Affiliation: Infineon Technologies
Implementing RLWE-based Schemes Using an RSA Co-Processor
We repurpose existing RSA/ECC co-processors for (ideal) lattice-based cryptography by exploiting the availability of fast long integer multiplication. Such co-processors are deployed in smart cards in passports and identity cards, secured microcontrollers and hardware security modules (HSM). In particular, we demonstrate an implementation of a variant of the Module-LWE-based Kyber Key Encapsulation Mechanism (KEM) that is tailored for high performance on a commercially available smart card chip (SLE 78). To benefit from the RSA/ECC co-processor we use Kronecker substitution in combination with schoolbook and Karatsuba polynomial multiplication. Moreover, we speed-up symmetric operations in our Kyber variant using the AES co-processor to implement a PRNG and a SHA-256 co-processor to realise hash functions. This allows us to execute CCA-secure Kyber768 key generation in 79.6 ms, encapsulation in 102.4 ms and decapsulation in 132.7 ms.

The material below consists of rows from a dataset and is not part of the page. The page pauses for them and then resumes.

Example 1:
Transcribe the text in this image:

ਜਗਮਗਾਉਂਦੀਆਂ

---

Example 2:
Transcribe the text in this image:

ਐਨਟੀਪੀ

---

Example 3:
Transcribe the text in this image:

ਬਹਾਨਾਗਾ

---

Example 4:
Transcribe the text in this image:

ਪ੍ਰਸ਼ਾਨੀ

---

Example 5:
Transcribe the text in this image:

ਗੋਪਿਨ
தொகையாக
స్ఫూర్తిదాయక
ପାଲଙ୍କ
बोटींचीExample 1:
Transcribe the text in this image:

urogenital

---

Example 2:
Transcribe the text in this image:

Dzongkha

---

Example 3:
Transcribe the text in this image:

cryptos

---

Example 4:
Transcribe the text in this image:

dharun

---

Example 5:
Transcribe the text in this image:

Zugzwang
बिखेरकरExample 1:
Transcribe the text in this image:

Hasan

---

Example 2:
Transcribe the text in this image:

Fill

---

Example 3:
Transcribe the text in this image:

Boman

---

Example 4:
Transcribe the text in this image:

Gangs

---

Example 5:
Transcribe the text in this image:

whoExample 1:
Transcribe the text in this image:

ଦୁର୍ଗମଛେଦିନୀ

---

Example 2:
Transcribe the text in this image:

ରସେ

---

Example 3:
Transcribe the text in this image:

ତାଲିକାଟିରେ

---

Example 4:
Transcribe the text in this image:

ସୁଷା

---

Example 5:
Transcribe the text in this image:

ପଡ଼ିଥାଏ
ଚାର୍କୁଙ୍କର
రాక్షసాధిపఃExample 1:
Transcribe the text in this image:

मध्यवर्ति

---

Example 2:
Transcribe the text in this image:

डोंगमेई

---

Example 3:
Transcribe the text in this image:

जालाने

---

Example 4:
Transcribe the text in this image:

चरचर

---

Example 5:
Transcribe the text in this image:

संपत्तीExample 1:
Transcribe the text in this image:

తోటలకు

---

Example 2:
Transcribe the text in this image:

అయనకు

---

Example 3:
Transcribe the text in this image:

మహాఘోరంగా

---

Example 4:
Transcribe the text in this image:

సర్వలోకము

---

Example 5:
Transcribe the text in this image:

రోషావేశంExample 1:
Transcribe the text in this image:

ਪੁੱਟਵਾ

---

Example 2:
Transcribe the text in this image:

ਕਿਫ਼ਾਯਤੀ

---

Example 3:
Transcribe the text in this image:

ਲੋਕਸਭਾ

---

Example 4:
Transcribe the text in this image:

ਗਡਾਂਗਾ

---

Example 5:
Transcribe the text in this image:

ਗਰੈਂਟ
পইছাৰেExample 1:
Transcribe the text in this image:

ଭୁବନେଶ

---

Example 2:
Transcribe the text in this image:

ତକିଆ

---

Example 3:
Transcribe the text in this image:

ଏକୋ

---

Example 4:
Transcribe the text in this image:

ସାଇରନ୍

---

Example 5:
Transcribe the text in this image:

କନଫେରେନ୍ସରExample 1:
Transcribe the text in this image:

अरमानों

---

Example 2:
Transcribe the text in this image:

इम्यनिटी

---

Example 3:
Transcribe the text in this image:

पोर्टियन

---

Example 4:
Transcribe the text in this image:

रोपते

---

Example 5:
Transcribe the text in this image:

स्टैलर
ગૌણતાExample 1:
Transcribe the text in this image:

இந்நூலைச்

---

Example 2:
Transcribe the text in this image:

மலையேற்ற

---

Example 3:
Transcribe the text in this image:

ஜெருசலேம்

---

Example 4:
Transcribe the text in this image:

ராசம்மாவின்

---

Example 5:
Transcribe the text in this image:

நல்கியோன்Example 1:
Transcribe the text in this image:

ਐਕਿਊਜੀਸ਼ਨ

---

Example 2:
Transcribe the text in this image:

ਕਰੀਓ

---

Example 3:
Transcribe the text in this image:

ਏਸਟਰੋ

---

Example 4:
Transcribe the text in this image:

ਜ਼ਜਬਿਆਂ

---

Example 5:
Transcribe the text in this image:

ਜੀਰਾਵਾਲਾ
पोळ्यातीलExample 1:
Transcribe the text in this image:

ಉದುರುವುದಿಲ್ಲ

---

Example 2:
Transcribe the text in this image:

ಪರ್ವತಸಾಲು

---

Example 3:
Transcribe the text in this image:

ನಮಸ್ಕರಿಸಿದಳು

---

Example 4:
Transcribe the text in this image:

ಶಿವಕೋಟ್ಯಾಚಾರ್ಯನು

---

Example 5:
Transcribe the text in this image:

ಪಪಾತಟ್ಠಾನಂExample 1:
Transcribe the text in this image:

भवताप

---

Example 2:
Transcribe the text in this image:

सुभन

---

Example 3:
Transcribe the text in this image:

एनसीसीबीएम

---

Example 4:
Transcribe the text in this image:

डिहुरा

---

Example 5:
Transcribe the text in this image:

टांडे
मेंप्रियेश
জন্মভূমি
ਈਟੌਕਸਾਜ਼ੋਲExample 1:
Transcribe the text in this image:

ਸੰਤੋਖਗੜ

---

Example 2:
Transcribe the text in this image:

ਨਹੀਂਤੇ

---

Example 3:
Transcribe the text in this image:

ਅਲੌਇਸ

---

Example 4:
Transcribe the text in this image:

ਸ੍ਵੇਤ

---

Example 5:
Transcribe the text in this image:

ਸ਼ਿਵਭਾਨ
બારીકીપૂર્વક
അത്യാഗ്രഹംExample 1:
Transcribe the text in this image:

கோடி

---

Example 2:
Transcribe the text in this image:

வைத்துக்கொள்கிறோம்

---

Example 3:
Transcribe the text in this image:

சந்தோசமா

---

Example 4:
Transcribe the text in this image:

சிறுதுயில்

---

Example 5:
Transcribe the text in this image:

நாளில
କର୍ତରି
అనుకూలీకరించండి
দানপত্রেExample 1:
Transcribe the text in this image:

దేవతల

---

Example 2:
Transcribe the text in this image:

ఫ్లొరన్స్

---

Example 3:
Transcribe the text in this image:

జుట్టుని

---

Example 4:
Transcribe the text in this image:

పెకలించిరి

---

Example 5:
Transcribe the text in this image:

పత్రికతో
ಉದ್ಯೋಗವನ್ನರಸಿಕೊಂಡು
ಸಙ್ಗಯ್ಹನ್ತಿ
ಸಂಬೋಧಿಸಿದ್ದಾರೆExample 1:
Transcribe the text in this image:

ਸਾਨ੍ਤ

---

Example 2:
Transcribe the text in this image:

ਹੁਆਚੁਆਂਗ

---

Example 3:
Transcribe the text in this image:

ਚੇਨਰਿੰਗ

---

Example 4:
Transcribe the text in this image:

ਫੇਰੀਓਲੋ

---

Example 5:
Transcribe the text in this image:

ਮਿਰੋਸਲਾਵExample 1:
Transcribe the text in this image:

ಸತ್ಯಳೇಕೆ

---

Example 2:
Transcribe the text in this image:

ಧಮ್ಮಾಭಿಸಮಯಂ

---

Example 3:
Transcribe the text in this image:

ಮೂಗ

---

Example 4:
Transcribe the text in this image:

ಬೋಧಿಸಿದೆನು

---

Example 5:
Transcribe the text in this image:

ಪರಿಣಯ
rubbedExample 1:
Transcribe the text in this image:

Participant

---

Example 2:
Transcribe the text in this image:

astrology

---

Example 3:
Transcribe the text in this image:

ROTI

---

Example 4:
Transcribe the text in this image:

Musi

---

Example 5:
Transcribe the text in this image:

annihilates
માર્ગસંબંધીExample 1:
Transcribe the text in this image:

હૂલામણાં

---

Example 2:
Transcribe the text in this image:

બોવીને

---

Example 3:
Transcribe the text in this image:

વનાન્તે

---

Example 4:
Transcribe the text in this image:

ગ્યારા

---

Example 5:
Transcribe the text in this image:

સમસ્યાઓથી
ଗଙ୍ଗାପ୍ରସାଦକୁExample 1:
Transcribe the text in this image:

Practical CCA2-Secure and Masked Ring-LWE Implementation 📺
During the last years public-key encryption schemes based on the hardness of ring-LWE have gained significant popularity. For real-world security applications assuming strong adversary models, a number of practical issues still need to be addressed. In this work we thus present an instance of ring-LWE encryption that is protected against active attacks (i.e., adaptive chosen-ciphertext attacks) and equipped with countermeasures against side-channel analysis. Our solution is based on a postquantum variant of the Fujisaki-Okamoto (FO) transform combined with provably secure first-order masking. To protect the key and message during decryption, we developed a masked binomial sampler that secures the re-encryption process required by FO. Our work shows that CCA2-secured RLWE-based encryption can be achieved with reasonable performance on constrained devices but also stresses that the required transformation and handling of decryption errors implies a performance overhead that has been overlooked by the community so far. With parameters providing 233 bits of quantum security, our implementation requires 4,176,684 cycles for encryption and 25,640,380 cycles for decryption with masking and hiding countermeasures on a Cortex-M4F. The first-order security of our masked implementation is also practically verified using the non-specific t-test evaluation methodology.